[openstack-dev] [Glance] Replacing Glance DB code to Oslo DB code.

Jay Pipes jaypipes at gmail.com
Mon Aug 19 07:44:58 UTC 2013

OK, cool. I'm in agreement with your explained storage/logic separation 


On 08/19/2013 03:12 AM, Robert Collins wrote:
> On 19 August 2013 18:35, Jay Pipes <jaypipes at gmail.com> wrote:
>>> http://www.codinghorror.com/blog/2006/06/object-relational-mapping-is-the-vietnam-of-computer-science.html
>>> There is no proper use of an ORM.
>> I'm not a super-fan of ORMs, Robert. I'm not sure why you're insisting on
>> taking me down this road...
> Sorry, not sure how we ended up here ;)
>> All I'm saying is that we should be careful not to swap one set of problems
>> for another. I say this because I've seen the Nova data-access code develop
>> from its very earliest days, up to this point. I've seen the horrors of
>> trying to mask an object approach on top of a non-relational data store,
>> witnessed numerous attempts to rewrite the way that connection pooling and
>> session handling is done, and in general just noticed the tension between
>> the two engineering factions that want to keep things agnostic towards
>> backend storage and at the same time make the backend storage perform and
>> scale adequately.
> Ah! Ok, completely agree: playing flip-flop on problem sets would be a
> poor outcome.
>> I'm not sure why you are being so aggressive about this topic. I certainly
>> am not being aggressive about my responses -- just cautioning that the
>> existing codebase has seen its fair share of refactoring, some of which has
>> been a failure and had to be reverted. I would hate to jump into a frenzy to
>> radically change the way that the data access code works in Nova without a
>> good discussion.
> I didn't intend to be aggressive - sorry - super sorry in fact. I've
> been burnt by months of effort turning around problem codebases where
> the ORM was a significant cause of the problems.
>>>> But then I guarantee somebody is gonna spend a bunch of time writing an
>>>> object-oriented API to the model objects because the ORM is very useful
>>>> for
>>>> the data modification part of the DB interaction.
>>> !cite - seriously...
>> ? I give an example below... a cautionary tale if you will, about one
>> possible consequence of "getting rid of the ORM".
> I think what I really meant here is 'you say months, but if we're
> writing an object-orientated API surely we'd just use one of the
> mapping techniques available in SQLAlchemy..'
>>> This strawman is one way that it might be written. Given that a
>>> growing set of our projects have non-SQL backends, this doesn't look
>>> like the obvious way to phrase it to me.
>> I'm using the SQLAlchemy Core API above, with none of the SQLAlchemy ORM
>> code... which is (I thought), what you were proposing we do? How is that a
>> strawman argument? :(
> So what is in my head is that we have two layers:
> business logic
> storage logic
> And the thing I don't like about the ORM approach is that our business
> logic objects are storage logic objects - even though we don't use
> http://martinfowler.com/eaaCatalog/domainModel.html we can easily
> trigger late evaluation when traversing collections. In particular
> because we have large numbers of developers who are likely going to
> not be holding the entire problem domain in their head; the churn that
> results on code and design tends to throw things out again and again
> over time.
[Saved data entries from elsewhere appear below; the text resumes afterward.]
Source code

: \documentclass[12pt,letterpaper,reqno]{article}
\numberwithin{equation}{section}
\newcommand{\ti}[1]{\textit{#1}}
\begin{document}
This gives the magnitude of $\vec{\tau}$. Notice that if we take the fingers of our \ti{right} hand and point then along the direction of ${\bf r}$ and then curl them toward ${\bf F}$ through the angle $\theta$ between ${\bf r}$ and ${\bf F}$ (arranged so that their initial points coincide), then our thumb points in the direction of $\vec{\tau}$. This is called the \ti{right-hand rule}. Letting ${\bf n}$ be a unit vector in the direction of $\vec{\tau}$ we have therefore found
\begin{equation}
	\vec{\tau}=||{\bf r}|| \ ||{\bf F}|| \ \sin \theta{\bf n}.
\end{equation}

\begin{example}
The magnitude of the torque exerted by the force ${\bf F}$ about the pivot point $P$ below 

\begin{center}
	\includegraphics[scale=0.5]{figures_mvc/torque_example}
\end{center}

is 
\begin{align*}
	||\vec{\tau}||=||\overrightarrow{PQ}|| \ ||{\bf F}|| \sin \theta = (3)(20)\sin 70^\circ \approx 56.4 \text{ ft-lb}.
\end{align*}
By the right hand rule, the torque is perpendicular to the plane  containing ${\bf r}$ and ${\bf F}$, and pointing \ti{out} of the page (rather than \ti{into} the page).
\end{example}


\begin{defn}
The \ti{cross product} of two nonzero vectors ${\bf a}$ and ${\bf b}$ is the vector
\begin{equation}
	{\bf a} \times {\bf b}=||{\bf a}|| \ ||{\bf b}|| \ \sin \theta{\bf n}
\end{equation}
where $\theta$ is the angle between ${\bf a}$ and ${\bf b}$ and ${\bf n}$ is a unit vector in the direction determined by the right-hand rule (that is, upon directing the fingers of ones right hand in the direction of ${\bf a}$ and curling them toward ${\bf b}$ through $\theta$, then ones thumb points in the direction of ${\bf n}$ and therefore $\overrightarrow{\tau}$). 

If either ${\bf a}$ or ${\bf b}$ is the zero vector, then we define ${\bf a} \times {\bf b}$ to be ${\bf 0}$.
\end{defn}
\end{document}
And we have IMO too much business logic in the
> db/sqlalchemy/api.py files scattered around.
> So, what I'd like to see is something where the storage layer and
> logic layer are more thoroughly decoupled: only return plain ol Python
> objects from the DB layer; but within that layer I wouldn't object to
> an ORM being used; secondly I'd like to make sure we don't end up
> making business decisions in the storage layer, because that makes it
> harder when porting to a different storage layer - such as the nova
> conductor is.
> So the business logic layer for adding a fixed IP would be something like:
> i = business.Instance.find(blah=blah)
> ip = business.FixedIP(blah=blah)
> i.fixed_ips.append(ip)
> storage.save(i)
> i and ip would be plain ol python objects
> storage.save would have the same semantics as an RPC call - it could
> do a transaction itself, but there's no holding transactions between
> calls to save.
> This is very close to:
>>>> instead of this:
>>>> i = Instance(blah=blah)
>>>> ip = FixedIp(blah=blah)
>>>> i.fixed_ips.append(ip)
>>>> session.add(u)
>>>> session.commit()
> But there is no ORM exposed to the developers working with the storage
> API - it's contained.
>>>> And so you've thrown the baby out with the bathwater and made more work
>>>> for
>>>> everyone.
>>> Perhaps; or perhaps we've avoided a raft of death-by-thousand-cuts
>>> bugs across the project.
>> Could just as easily introduce the same bugs by radically redesigning the
>> data access code without first considering all sides of the problem domain.
> Totally!
> Again, sorry for the tone before, I can only claim a) been burnt in
> the past and and b) a week or so of reduced sleep thanks to baby :(.